═════ Data

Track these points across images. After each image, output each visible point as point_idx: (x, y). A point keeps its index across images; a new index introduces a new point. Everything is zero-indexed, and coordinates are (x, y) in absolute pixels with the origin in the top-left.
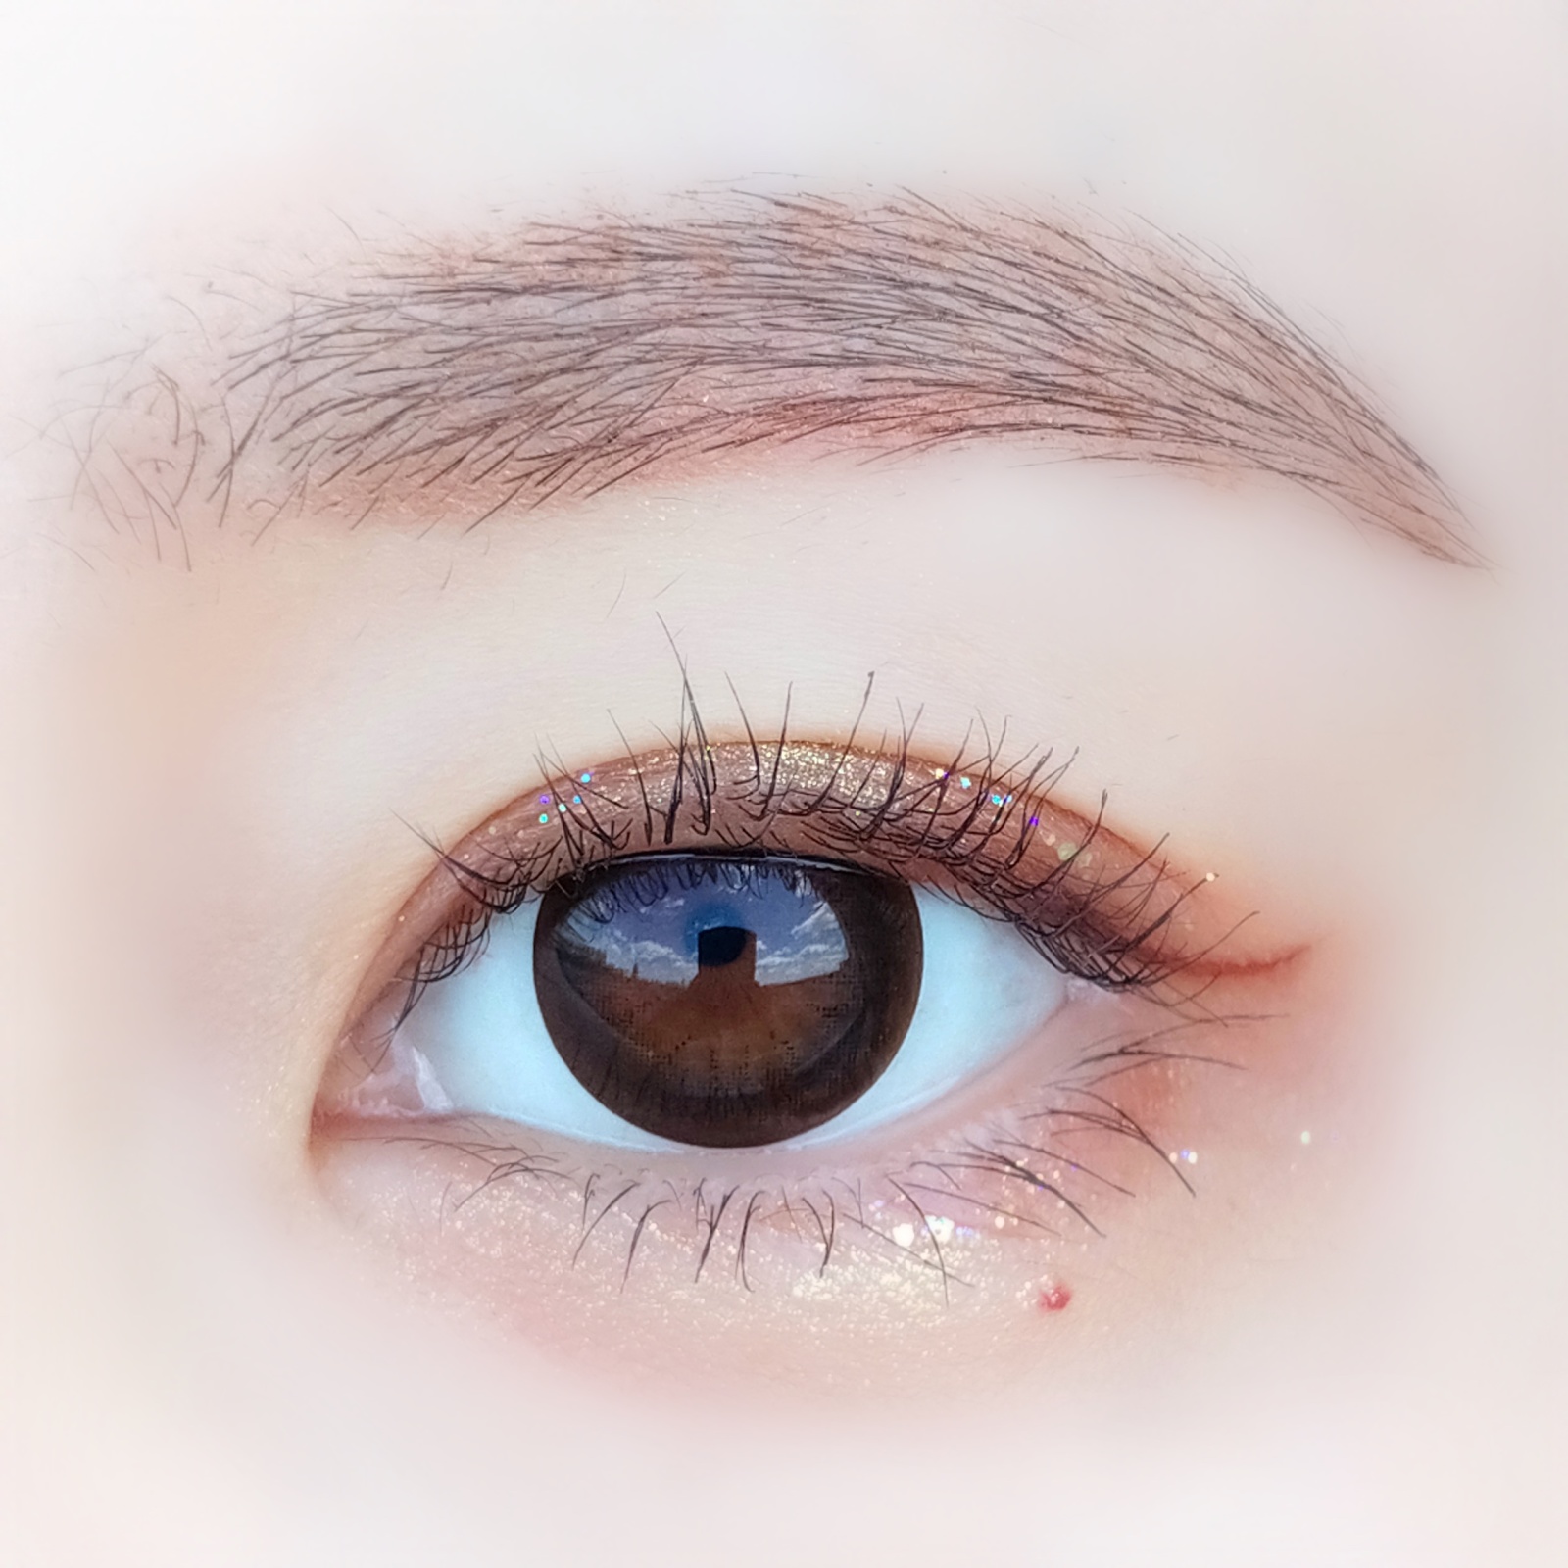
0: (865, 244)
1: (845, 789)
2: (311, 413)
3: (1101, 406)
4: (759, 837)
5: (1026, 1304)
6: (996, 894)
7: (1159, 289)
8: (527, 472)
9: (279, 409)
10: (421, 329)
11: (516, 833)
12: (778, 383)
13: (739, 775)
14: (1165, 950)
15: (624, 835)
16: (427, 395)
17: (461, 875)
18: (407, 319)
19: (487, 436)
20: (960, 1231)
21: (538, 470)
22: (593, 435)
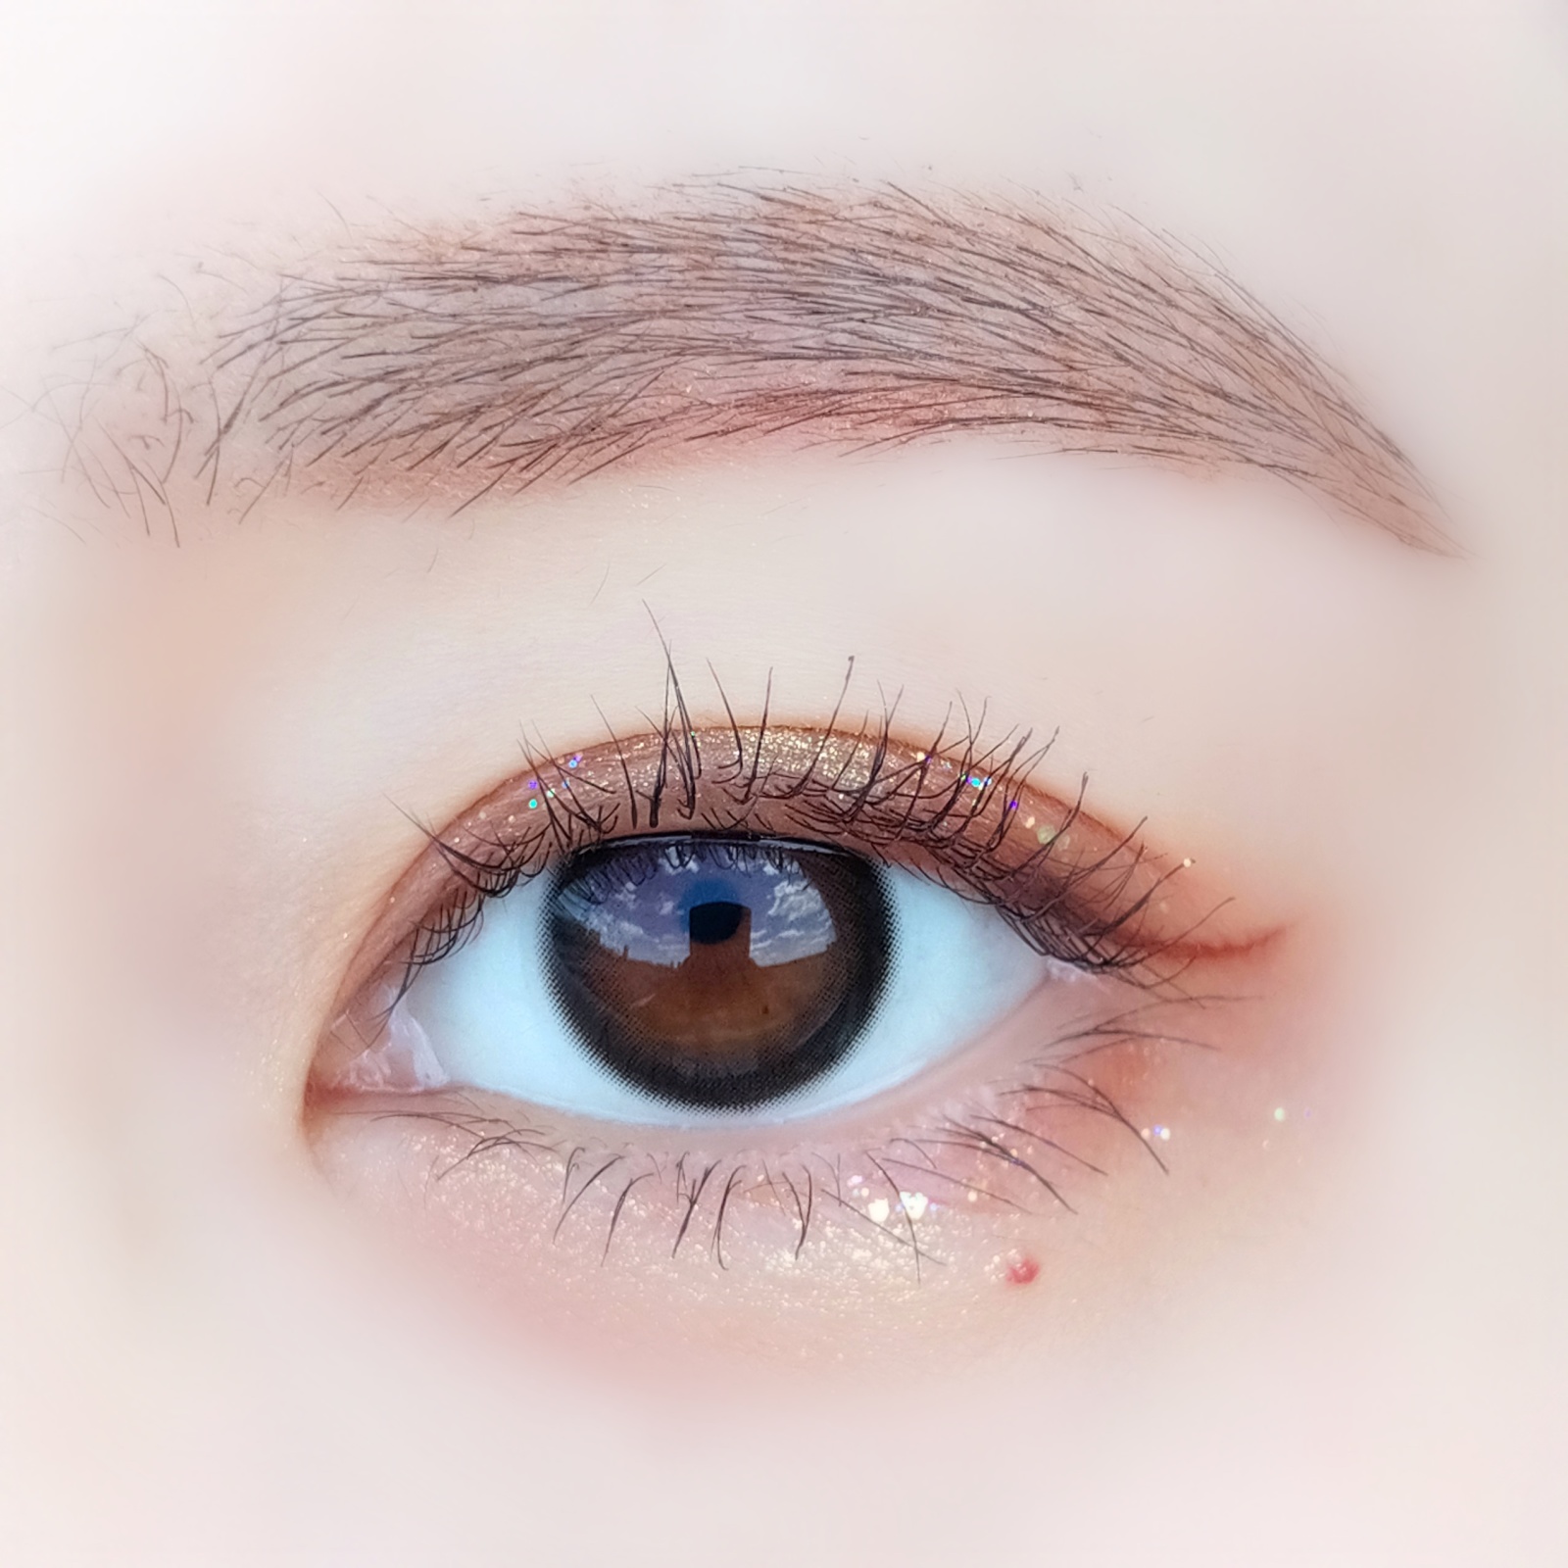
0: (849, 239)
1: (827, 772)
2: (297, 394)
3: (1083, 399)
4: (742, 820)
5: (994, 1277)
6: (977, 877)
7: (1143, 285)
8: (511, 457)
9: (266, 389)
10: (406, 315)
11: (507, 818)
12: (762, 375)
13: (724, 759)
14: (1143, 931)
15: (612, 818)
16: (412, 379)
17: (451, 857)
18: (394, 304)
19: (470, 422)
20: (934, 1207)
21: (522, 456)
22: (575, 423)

══════════

> **Work to complete**
Write out again exactly the lines from the start of the data above through the line containing "21: (538, 470)", inclusive, excluding any pictures.

> **The completed task**
Track these points across images. After each image, output each visible point as point_idx: (x, y). A point keeps its index across images; a new index introduces a new point. Everything is zero-indexed, and coordinates are (x, y) in absolute pixels with the origin in the top-left.
0: (865, 244)
1: (845, 789)
2: (311, 413)
3: (1101, 406)
4: (759, 837)
5: (1026, 1304)
6: (996, 894)
7: (1159, 289)
8: (527, 472)
9: (279, 409)
10: (421, 329)
11: (516, 833)
12: (778, 383)
13: (739, 775)
14: (1165, 950)
15: (624, 835)
16: (427, 395)
17: (461, 875)
18: (407, 319)
19: (487, 436)
20: (960, 1231)
21: (538, 470)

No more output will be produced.